The FairWork Commission (FWC) has decided the fate of workers in fast food, retail and hospitality.
After significant delays, the commission has released its decision to reduce Sunday penalty rates for fast food, retail and hospitality employees.
Hospitality and retail employees will also see their public holiday rates cut from 250 per cent to 225 per cent.
The Franchise Council of Australia (FCA) and the Australian Retailers Association (ARA) have welcomed the decision.
"The FCA welcomes today's FairWork Commission decision as a balanced and measured response to the review of the rate of penalty rates in a number of awards in the retail and hospitality sectors,” said Bruce Billson, FCA executive chair.

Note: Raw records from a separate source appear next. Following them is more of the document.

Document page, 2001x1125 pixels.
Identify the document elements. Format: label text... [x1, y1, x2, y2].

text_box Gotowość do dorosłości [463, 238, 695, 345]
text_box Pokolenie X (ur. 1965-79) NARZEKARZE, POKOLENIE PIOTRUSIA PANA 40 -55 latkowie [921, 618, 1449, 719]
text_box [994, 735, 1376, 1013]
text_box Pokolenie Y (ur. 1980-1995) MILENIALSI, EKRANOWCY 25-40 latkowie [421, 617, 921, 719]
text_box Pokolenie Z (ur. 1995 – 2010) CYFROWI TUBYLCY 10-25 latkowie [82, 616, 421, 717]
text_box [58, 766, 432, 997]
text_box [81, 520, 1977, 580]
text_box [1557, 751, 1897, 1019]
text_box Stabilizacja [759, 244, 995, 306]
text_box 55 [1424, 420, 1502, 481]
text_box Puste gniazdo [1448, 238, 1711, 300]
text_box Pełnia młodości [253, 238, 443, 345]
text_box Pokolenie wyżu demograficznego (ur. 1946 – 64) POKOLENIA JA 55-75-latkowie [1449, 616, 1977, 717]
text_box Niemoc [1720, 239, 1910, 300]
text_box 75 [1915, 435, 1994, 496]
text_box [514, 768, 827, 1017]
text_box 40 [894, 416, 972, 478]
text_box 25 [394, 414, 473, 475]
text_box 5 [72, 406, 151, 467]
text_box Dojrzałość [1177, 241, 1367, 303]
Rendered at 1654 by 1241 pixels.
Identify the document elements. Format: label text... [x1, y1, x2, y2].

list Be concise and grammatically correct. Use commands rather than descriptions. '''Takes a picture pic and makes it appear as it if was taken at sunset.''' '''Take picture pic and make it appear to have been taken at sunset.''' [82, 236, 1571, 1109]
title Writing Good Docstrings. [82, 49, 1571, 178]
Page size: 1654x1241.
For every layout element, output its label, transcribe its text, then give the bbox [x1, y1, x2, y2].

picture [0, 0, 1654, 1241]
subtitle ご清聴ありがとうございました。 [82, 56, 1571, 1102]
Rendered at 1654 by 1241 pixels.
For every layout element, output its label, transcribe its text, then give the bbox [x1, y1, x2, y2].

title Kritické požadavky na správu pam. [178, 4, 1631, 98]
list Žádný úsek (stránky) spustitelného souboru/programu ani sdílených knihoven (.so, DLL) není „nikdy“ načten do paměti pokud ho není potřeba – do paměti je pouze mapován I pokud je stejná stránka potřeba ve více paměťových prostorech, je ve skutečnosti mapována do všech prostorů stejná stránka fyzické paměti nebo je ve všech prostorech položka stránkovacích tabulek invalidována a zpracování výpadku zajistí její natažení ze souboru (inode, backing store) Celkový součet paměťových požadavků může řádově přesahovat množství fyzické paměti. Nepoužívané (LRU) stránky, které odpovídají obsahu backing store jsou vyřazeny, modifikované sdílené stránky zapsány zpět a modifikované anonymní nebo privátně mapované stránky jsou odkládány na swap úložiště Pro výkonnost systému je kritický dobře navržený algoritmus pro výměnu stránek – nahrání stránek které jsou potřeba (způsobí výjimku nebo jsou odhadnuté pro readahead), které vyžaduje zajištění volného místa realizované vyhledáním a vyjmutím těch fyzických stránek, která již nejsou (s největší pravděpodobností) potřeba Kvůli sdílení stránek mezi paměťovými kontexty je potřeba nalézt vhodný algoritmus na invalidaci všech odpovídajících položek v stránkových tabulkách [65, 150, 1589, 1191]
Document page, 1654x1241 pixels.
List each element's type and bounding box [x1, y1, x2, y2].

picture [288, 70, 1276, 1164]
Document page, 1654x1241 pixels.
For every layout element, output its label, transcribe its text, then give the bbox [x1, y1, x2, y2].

He said a recalibration of penalty rates will bring about increased opportunities to work and to better enable businesses to trade at customer-friendly hours.
"The adjustment to the rate of penalty rates for franchise businesses in the retail, fast food and hospitality sectors is a positive step towards the improving small business operations and their capacity to employ local people and compete with the many larger enterprises that have already secured adjusted penalty rates through union-endorsed enterprise bargaining agreements".
The FWC said it agreed with the Productivity Commission there were likely to be some "positive" employment effects from the reductions.
"The evidence also supports the proposition that a reduction in penalty rates is likely to lead to increased trading hours, an increase in the level and range of services offered on Sundays and public holidays and an increase in overall hours worked," FWC president Iain Ross said.
However, Ross noted Sunday penalty rates would still be higher than for Saturdays.
Sunday rates for hospitality workers will fall from 175 per cent to 150 per cent while those for fast food workers will drop from 150 per cent to 125 per cent.
Retail workers face a reduction from 200 per cent to 150 per cent.
The Australian Industry Group (Ai), which represented the fast food industry in the case also welcomed the decision.
“In the fast food industry, weekends and evenings are peak times. Regular business hours have little relevance to businesses in the fast food industry and, therefore, penalty rates that were designed many decades ago around regular business hours need to be re-set,” said Innes Willox, Ai Group chief executive.
“In the decision, the Commission has recognised that existing Sunday penalty rates in the fast food industry are not fair for employers and no longer relevant.
“The new penalty rates will be phased in over at least two years to reduce the impact upon employees.”
However, Australian Council of Trade Union president Ged Kearney said workers on minimum wages relied on weekend penalty rates to survive.
"This is a bad day for workers in this country," she told reporters.
Russell Zimmerman, executive director of the ARA, said today’s decision is welcomed by the body and its members.
“Reducing Sunday rates from double time to time and a half will give employers approximately four to five percent reduction on wages which they will be able to reinvest in employing more staff, increasing employment in the retail industry,” he said.